::: Supplied text

Because of the suddenness of the move to remote learning and the development and growth of this online project, there were a few bottlenecks. The slowest part was the selection and preparation of papers about proteins for annotation because this was done by one person. Another bottleneck was uploading the annotations because the professor was also in charge of quality control. Selecting programs for sequence and structure analysis was less of a bottleneck because most of them are routinely used in the lab. In future projects with more time for planning and preparation, proteins and papers could be selected ahead of time, enabling more timely checking and uploading of information to the online database as it becomes available. Additionally, step-by-step directions and reference lists for use of the programs, databases, and other online tools could be prepared ahead of time.

Outcome

The online remote project resulted in both updating of an important scientific tool and a valuable learning experience for undergraduate and high school students.

The updated MoonProt database includes more examples of moonlighting proteins from humans, plants, and archaea; more proteins involved in disease; and proteins with different combinations of functions, as well as more information about the individual proteins. This resource provides information for studies of moonlighting proteins that could lead to identifying characteristics that correlate with multiple functions and more broadly can be used for aiding in the interpretation and use of the rapidly increasing number of genome sequences. MoonProt can also be used to develop improved algorithms for predicting protein functions from sequence or structure, which can help increase the accuracy of annotating sequence and structural databases. The structures of proteins that have multiple functions can be used for models or scaffolds to inform protein design and engineering.

::::::
::: Provided material

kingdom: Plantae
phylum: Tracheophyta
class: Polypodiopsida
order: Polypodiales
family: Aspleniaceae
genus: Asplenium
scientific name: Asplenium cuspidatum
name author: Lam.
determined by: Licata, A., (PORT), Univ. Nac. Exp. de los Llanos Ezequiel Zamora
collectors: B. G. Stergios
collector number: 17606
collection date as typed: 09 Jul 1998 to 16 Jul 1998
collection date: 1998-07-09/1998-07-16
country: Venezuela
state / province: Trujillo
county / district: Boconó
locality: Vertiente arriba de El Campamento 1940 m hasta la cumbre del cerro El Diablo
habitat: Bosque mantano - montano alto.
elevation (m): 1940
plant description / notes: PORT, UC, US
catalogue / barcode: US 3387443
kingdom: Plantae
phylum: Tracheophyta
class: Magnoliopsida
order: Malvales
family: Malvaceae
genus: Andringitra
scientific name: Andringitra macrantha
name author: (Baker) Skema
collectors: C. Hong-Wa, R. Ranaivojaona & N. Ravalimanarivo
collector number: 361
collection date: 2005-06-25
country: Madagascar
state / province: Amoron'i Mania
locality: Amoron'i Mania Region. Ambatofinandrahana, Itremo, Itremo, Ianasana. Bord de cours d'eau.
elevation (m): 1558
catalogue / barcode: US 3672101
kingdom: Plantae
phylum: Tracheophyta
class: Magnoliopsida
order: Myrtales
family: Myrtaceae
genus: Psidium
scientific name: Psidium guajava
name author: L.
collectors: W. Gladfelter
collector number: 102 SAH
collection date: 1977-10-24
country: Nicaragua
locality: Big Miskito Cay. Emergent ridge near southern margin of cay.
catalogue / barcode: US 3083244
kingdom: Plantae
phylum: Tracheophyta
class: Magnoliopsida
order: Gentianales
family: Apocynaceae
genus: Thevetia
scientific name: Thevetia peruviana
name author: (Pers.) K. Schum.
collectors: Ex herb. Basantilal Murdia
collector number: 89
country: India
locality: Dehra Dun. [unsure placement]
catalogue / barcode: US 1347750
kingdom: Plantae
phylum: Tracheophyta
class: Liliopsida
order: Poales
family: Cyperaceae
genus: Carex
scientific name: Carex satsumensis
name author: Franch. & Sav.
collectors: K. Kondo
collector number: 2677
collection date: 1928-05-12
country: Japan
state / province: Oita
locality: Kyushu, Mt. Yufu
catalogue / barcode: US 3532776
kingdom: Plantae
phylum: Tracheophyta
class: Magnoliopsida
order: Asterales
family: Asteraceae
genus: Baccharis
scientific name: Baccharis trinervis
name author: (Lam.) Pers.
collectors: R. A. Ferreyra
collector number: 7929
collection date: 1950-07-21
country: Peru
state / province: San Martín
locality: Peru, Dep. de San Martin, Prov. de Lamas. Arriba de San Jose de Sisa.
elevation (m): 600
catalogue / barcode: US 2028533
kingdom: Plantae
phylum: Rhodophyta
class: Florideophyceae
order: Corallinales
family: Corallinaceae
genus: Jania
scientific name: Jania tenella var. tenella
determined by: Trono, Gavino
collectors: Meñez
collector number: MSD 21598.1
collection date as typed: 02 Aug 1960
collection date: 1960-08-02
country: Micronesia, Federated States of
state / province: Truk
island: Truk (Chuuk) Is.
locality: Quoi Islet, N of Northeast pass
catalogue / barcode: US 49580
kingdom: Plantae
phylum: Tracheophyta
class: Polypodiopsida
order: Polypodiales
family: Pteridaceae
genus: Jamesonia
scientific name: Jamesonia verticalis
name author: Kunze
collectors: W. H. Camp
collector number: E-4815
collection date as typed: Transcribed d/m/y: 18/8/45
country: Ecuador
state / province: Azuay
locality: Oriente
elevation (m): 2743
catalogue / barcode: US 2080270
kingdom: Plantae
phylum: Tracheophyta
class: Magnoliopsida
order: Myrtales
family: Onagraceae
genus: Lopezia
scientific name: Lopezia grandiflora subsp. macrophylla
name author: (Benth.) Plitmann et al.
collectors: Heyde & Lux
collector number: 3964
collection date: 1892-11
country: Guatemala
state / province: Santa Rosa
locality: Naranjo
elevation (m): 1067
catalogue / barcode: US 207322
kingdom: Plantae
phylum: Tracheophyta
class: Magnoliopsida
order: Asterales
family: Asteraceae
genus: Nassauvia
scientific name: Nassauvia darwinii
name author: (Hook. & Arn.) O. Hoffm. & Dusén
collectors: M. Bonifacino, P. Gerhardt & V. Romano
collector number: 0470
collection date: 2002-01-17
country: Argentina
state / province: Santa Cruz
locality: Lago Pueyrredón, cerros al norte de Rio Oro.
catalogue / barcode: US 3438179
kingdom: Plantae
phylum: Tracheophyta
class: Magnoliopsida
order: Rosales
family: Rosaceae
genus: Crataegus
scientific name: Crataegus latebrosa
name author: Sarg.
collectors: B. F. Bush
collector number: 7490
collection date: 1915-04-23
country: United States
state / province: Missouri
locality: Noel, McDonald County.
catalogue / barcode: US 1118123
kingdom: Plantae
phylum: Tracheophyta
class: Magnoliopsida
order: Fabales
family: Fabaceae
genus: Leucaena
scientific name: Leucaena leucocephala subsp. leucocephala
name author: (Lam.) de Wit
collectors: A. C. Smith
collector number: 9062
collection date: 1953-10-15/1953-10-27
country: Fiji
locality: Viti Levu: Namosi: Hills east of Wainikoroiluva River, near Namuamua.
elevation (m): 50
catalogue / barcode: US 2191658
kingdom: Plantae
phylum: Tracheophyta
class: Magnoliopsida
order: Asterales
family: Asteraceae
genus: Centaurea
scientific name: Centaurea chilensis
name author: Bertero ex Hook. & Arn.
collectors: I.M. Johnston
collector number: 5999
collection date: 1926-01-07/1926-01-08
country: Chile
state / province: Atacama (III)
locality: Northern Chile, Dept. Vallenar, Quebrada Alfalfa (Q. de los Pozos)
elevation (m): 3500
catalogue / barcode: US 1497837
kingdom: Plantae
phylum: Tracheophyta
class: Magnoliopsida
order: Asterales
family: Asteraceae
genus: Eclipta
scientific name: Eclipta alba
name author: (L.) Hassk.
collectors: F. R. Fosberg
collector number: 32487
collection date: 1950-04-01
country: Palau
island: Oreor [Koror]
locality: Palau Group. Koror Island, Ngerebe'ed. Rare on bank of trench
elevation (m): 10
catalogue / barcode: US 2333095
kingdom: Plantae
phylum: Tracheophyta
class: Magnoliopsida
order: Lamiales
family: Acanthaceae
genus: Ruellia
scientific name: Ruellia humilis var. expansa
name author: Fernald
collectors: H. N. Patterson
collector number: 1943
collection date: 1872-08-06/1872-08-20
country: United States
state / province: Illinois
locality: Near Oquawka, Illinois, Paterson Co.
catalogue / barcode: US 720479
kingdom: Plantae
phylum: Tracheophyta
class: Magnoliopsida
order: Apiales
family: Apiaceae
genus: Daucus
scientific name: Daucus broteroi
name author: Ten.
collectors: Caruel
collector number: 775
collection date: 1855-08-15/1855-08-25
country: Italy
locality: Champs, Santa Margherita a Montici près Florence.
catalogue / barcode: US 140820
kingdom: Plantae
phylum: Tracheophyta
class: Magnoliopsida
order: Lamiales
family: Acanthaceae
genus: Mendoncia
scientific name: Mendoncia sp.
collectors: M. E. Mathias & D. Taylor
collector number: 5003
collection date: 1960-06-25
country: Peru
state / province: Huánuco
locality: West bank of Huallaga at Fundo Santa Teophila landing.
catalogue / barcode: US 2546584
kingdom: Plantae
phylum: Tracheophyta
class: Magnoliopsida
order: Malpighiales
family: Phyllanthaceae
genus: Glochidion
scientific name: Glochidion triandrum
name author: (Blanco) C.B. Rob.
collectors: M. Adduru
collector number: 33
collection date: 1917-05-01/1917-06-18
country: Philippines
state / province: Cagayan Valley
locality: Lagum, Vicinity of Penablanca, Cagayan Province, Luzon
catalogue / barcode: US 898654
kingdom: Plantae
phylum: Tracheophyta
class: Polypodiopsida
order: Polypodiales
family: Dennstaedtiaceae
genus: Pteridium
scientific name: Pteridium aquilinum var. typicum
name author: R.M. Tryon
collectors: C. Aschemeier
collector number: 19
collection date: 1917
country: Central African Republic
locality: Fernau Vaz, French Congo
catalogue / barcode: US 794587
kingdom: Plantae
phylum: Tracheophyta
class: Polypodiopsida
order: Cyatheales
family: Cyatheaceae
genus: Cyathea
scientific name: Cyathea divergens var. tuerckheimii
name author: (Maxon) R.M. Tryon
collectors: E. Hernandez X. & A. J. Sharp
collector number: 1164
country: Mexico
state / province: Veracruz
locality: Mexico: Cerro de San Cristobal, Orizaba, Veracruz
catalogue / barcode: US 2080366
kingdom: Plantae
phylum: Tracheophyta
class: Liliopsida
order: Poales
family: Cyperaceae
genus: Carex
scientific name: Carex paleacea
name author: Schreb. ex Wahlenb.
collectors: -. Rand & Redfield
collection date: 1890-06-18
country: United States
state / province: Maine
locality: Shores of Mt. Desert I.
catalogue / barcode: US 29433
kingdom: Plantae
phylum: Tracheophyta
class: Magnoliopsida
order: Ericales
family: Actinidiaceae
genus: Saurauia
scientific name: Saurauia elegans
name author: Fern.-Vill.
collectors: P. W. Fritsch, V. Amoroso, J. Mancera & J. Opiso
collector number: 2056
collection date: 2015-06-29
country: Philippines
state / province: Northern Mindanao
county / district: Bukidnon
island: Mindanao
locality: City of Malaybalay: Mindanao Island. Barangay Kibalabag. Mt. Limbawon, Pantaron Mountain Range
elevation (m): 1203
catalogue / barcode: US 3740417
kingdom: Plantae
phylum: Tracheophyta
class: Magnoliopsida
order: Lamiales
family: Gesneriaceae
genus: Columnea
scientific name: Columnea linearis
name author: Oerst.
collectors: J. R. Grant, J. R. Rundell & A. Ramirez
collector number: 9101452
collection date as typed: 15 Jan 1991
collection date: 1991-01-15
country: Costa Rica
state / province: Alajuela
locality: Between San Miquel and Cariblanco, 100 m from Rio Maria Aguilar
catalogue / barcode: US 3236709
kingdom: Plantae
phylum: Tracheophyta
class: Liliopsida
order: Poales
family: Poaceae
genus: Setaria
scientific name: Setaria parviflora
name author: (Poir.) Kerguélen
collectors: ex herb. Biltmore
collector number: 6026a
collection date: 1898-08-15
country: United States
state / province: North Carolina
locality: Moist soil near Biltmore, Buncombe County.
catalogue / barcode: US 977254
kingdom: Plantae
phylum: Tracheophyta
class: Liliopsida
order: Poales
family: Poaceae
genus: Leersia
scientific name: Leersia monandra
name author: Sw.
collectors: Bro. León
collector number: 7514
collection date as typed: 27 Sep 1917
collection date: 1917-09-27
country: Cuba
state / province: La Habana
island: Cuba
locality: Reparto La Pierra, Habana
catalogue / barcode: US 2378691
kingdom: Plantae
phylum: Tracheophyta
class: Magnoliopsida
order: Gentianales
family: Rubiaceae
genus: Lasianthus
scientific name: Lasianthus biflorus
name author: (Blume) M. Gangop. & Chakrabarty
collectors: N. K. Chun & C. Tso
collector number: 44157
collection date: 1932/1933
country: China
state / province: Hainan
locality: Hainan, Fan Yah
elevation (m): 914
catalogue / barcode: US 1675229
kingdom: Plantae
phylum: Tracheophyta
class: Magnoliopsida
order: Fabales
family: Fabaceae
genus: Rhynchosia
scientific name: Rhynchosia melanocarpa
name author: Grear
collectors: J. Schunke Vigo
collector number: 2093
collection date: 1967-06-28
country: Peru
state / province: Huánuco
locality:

::::::

## Exercise directions
Please list the groups of organisms that, according to the text above on the MoonProt project, the updated database now has more moonlighting protein examples from.

## Response box
Humans, plants, archaea